With the COVID-19 pandemic disrupting global supply chains, are Treasury and Procurement departments working as closely together as they need to be? No, says ex-corporate treasury risk manager, and now Director for Corporate Cash Management Structuring APAC, Villasis-Wallraff. On the back of a successful client webinar covering this topic, she explains what’s at stake and some of the ways Deutsche Bank can help clients navigate these turbulent times.
Why is this dual-partnership so critical now?
When COVID-19 was mainly a problem in China, supply chain disruption was very localised and hadn’t become a global issue. Of course, now the situation looks very different. Recently, red flags started to appear in some countries and industries. The Philippines closed its FX markets for a couple of days disrupting FX markets across the region. Suppliers started to beg for early payments from stronger companies. Procurement as a function is suddenly in the spotlight and now needs to learn quickly how to work with the custodian of cash: Treasury.

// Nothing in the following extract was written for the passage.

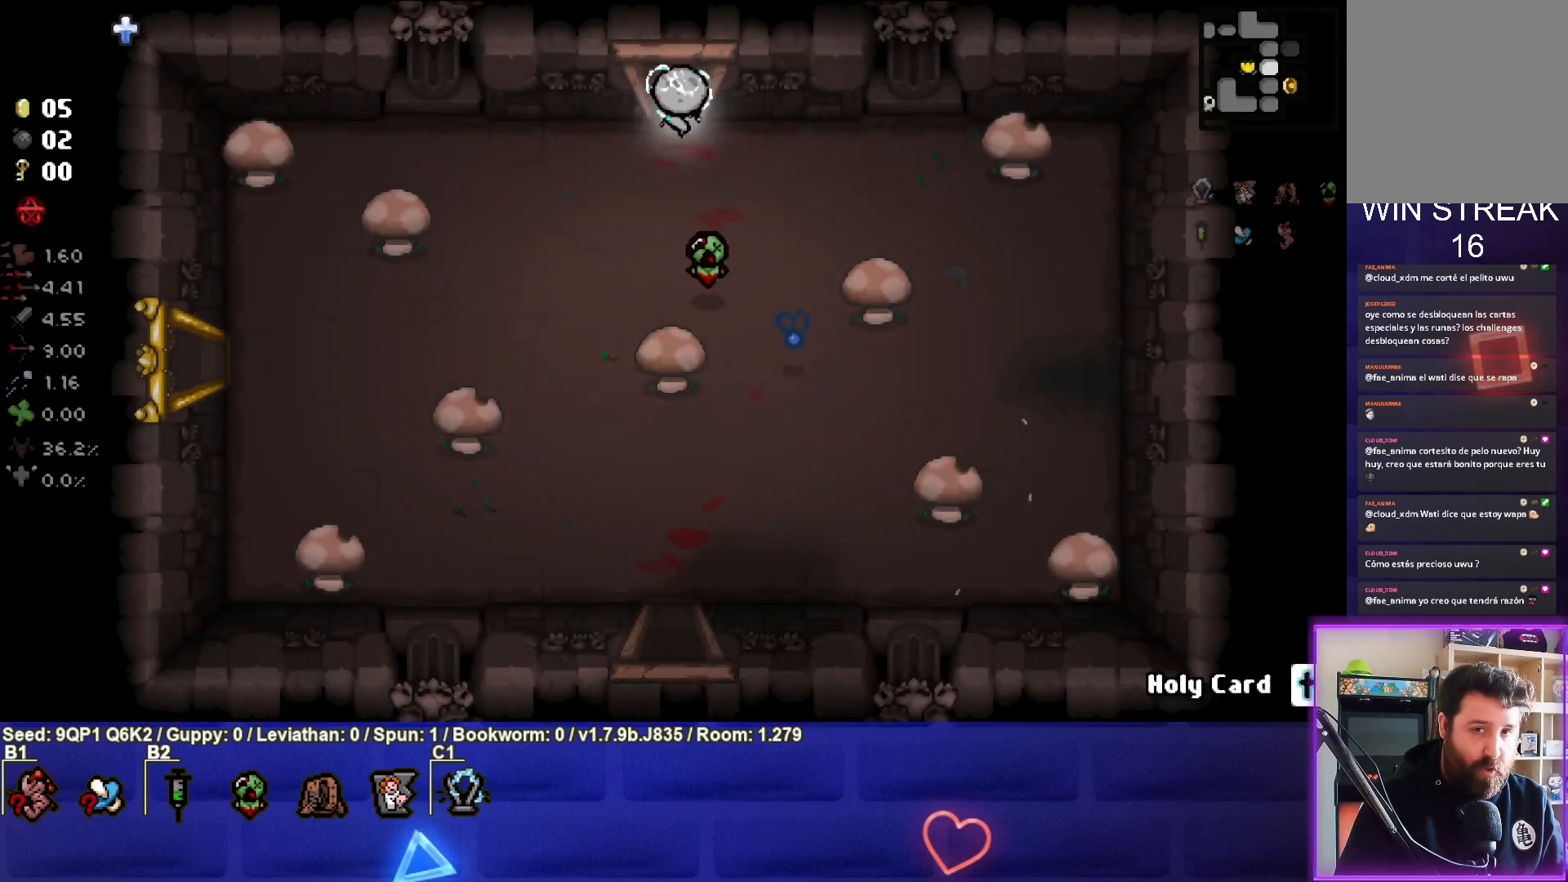
{"buttons": [], "left_stick": "center", "right_stick": "center", "events": [[267, "left_stick", "center"]]}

OK, can you give us an example?
Treasurers are responsible for having the right amount of cash at the right time, in the right place and in the right currency. They know what needs to be paid and in which currency only when the invoice hits the system. In some companies this is one day before the payment, which is sometimes too late as the risk has already crystalized. It is Procurement who negotiate which currency a supplier will be paid in. But if Treasury presents the options to Procurement, it can reduce risks in commercial negotiations and improve conditions, e.g. pricing without premium for FX risks. Working together, they can strategically manage risk.
What about supply chain risk, how can closer partnership help there?
Counterparty risk in the financial supply chain is increasing every day. In APAC we have seen an uptick in suppliers joining supply chain programs, as they are increasingly asking to get paid earlier. Treasury doesn't need to sit at the commercial negotiations table with suppliers, but they can strategically evaluate risks taken by the Procurement teams, who play a role in pricing, and present options that can support commercial negotiations. Treasury can re-distribute the risks.
How can Deutsche Bank help?
Weaker suppliers might not have access to hard currencies right now. If they are carrying the FX risk in their contracts, they might need support as adverse FX risk positions can lead to financial distress. We can facilitate cross-border payments in various currencies without clients needing to have an account in that particular currency. Once the FX risk is transferred to our clients, they need advice on how to transfer the risk forward. And if clients need help to put all of these programmes in place to start with, our Cash Structuring and FX sales teams can set them up.